Abdicator: “I’ll run away.”
I call this the “Ramsey approach.” ~smile~ (Note: Ramsey is our lovable, female, golden retriever – I’m not talking about Dave Ramsey… though, I imagine he’s more like the Dictator type above like my husband ~smile~). If there is conflict in the air, she will run to the refuge of her crate. “My master caught me digging in the trash again and he is coming to confront me. I will run, hide, and cower until he is happy again!”
This approach is ideal for canines, but it does not work well long-term for humans. Even though there are times when it is better to walk away from situations, it is not a healthy default conflict management style. If we get in a pattern of running from our problems, we may find relief for a while, but it will come at the cost of functional relationships. It is not comfortable to confront (especially if you are not practiced at it), but the alternative is worse… much worse.
Abdicating is a good approach only when it is for a short season. Have you ever been blind-sided by difficult situations? Accused of cheating for no apparent reason? Yelled at by a friend who misunderstood some rogue gossip? Believing a neighbor has been stealing your newspaper? In cases where you are not sure what to do, taking a step back to ponder and pray is not a bad idea as long as it is not a clever way to wiggle out of a confrontation.
Collaborator: “Let’s find a way.”
I call this the “mature approach” and I wish it was my first instinct! Hopefully, someday it will be. ~smile~ Deborah says, “One who collaborates when dealing with conflicts does so by cooperating, joining forces, uniting, pulling together, participating, and co-laboring.” This person looks for the win-win. How can we both be happy? How can we tackle this issue to where we can find a compromise and all feel heard?
Here are a few concepts to consider when attempting the collaborator’s approach.
- Who can change the situation? Don’t waste time complaining to people who cannot effect change (otherwise known as gossip). Figure out who needs to be addressed and plan an effective way to approach him or her (or them).

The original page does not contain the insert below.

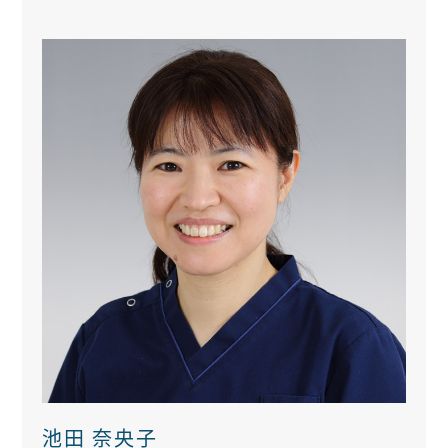
池田 奈央子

- What do you want? Before trying to make a change, be sure you know exactly what you want. Maybe you don’t like some policies at your job, but do you know how you would like those policies changed? Do not ask for change until you know what changes you desire.
- Do not be dissuaded by “the way it has always been.” Just because everyone else is afraid to request a meeting with the boss does not mean you have to follow suit. Just because no one else has ever received a raise does not mean you should not request one.

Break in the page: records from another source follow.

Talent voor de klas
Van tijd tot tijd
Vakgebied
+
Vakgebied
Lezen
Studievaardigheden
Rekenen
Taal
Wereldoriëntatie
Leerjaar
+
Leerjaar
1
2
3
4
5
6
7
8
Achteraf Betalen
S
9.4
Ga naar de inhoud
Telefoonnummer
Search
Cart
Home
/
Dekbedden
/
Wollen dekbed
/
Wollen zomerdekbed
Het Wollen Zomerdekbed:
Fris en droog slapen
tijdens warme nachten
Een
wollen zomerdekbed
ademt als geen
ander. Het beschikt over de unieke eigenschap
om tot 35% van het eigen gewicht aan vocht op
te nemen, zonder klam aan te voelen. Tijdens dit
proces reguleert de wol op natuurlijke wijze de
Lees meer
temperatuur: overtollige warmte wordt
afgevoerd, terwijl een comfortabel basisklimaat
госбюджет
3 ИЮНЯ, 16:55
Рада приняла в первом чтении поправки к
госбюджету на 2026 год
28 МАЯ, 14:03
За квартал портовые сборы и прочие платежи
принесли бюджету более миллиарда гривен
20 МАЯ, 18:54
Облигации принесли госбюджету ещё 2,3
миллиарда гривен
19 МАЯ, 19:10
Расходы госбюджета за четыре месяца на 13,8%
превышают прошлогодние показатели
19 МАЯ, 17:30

- Timing is important. When your co-worker comes stomping into work soaking wet with a scowl on her face it is probably not the best time to address a problem. Wait until she is in a good and rational state of mind before proceeding.

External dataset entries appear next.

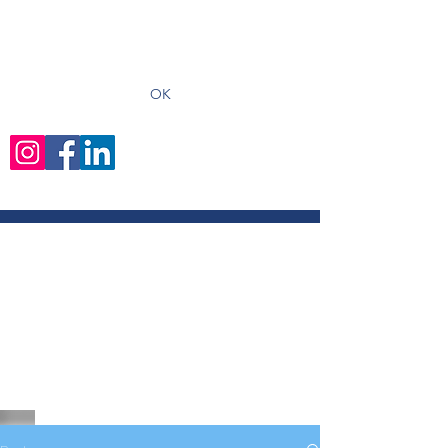
recevoir les derniers articles
OK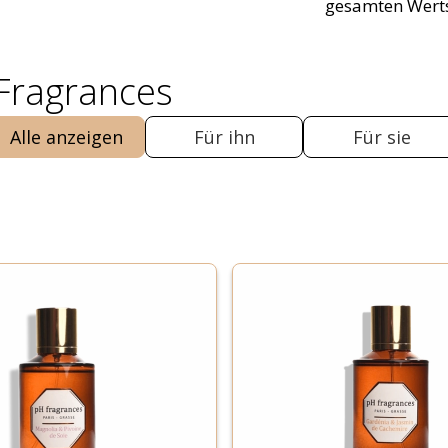
gesamten Wert
 Fragrances
Alle anzeigen
Für ihn
Für sie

- Seek a positive outcome for everyone. We will not always get what we want in life. Even royalty endures disappointments. To effectively resolve conflicts, a Collaborator looks for solutions that suit everyone. Though no one will get everything they want, he or she will try to get everyone to have something they want… a compromise that satisfies everyone (all the mature parties, anyway).
Now that I am aware of the different styles of conflict management, I can strive to improve my confrontation skills. I have come to grips with the truth about myself (I tend to accommodate and abdicate), so I can take steps to become a more effective collaborator. Thank you, Deborah, for writing a clear, concise, easily understood confrontation handbook for the layman!
What is your conflict management style? How has it worked for you in the past?